DIRECTIONS: Please render the listing as a JSON list of strings, one string per line with blank lines omitted, beginning at the line that contains "Would you identify" and stopping after the line that contains "dist [-0.015681, 0.006674]". Leave the pictures out of the answer.

TASK DATA Block Start

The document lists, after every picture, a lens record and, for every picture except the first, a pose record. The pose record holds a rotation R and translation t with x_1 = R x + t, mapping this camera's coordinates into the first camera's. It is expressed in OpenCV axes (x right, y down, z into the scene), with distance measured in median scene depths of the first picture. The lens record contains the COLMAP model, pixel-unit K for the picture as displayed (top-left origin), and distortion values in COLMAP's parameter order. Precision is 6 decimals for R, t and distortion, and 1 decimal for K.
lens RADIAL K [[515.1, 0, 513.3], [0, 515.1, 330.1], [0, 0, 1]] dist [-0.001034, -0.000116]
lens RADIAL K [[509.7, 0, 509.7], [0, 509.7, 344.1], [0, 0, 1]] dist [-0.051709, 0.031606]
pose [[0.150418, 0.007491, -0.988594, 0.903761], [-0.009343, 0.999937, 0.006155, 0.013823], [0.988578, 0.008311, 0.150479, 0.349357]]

TASK DATA Block End
TASK DATA Block Start

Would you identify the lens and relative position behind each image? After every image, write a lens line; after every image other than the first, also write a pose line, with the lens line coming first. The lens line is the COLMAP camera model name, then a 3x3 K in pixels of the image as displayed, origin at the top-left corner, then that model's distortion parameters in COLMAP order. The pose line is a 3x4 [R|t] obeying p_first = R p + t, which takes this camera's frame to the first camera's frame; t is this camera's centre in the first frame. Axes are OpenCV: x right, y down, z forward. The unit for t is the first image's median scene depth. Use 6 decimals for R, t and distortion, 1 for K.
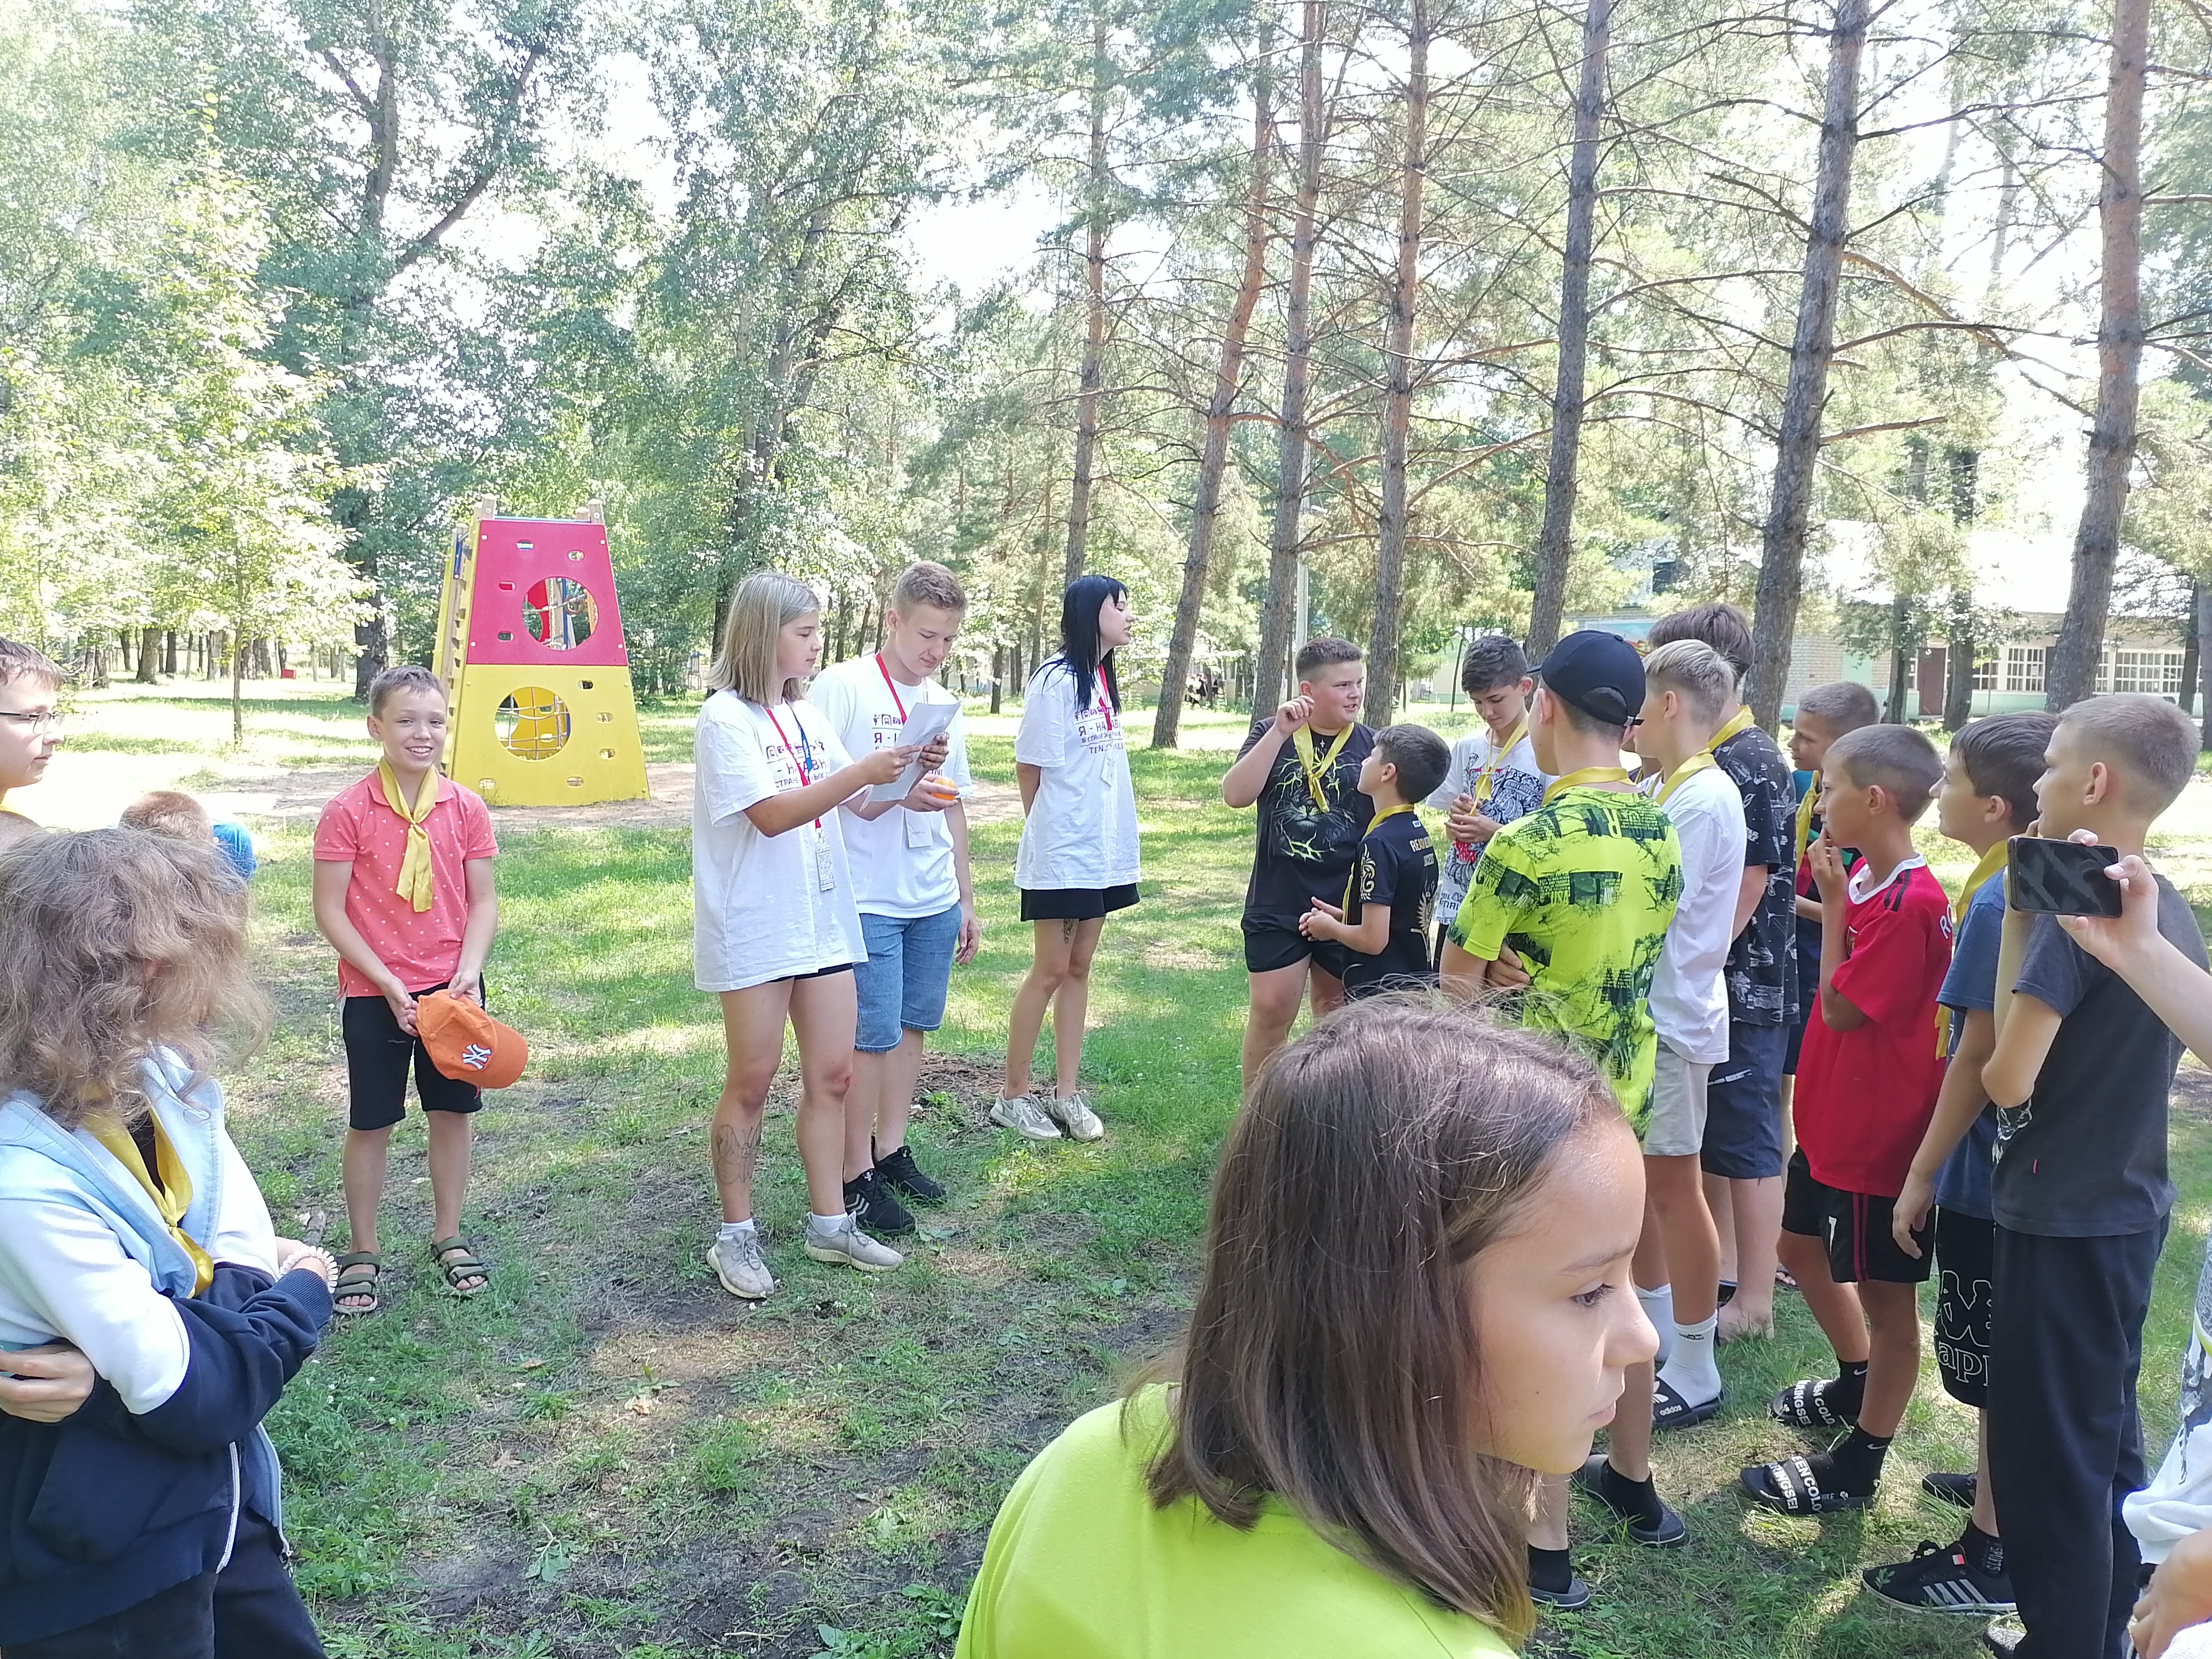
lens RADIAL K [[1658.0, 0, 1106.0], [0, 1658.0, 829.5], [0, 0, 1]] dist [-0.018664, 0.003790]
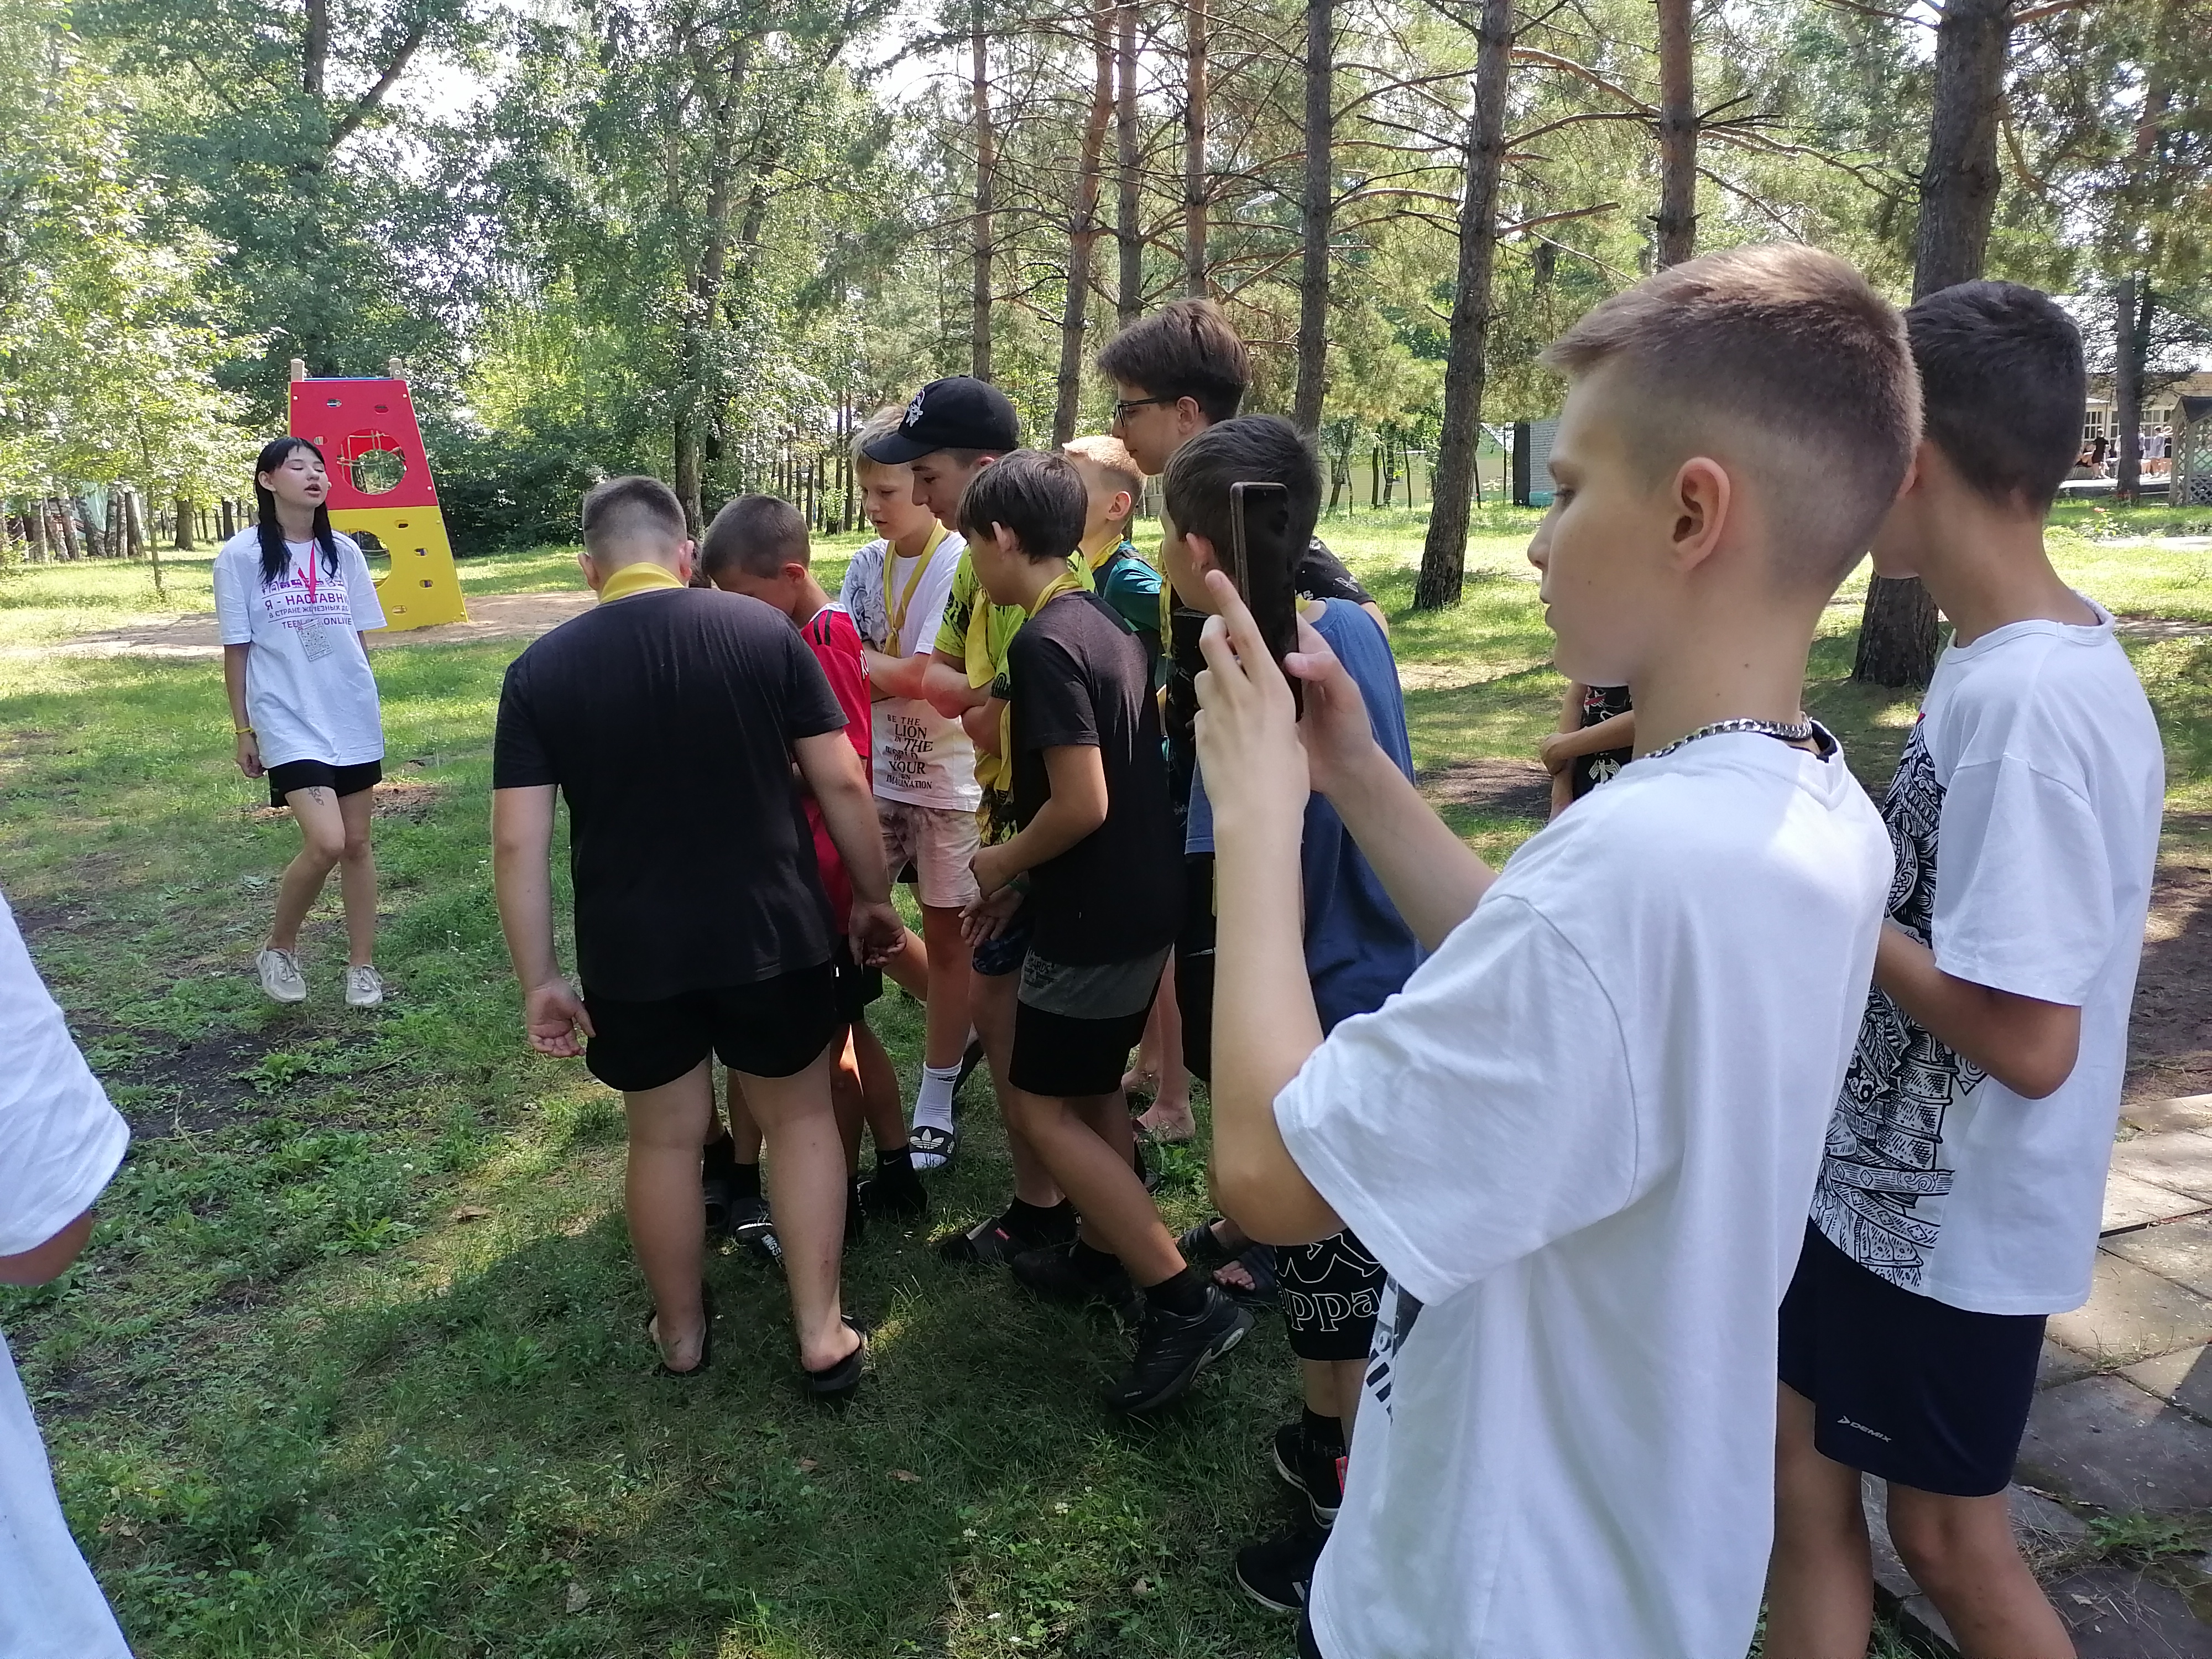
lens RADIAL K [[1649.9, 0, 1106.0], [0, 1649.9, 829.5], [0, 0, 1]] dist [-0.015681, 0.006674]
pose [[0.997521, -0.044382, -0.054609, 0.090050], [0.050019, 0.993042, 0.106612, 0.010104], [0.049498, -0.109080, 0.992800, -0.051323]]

TASK DATA Block End

EXERCISE OUTPUT:
[
  "Would you identify the lens and relative position behind each image? After every image, write a lens line; after every image other than the first, also write a pose line, with the lens line coming first. The lens line is the COLMAP camera model name, then a 3x3 K in pixels of the image as displayed, origin at the top-left corner, then that model's distortion parameters in COLMAP order. The pose line is a 3x4 [R|t] obeying p_first = R p + t, which takes this camera's frame to the first camera's frame; t is this camera's centre in the first frame. Axes are OpenCV: x right, y down, z forward. The unit for t is the first image's median scene depth. Use 6 decimals for R, t and distortion, 1 for K.",
  "lens RADIAL K [[1658.0, 0, 1106.0], [0, 1658.0, 829.5], [0, 0, 1]] dist [-0.018664, 0.003790]",
  "lens RADIAL K [[1649.9, 0, 1106.0], [0, 1649.9, 829.5], [0, 0, 1]] dist [-0.015681, 0.006674]"
]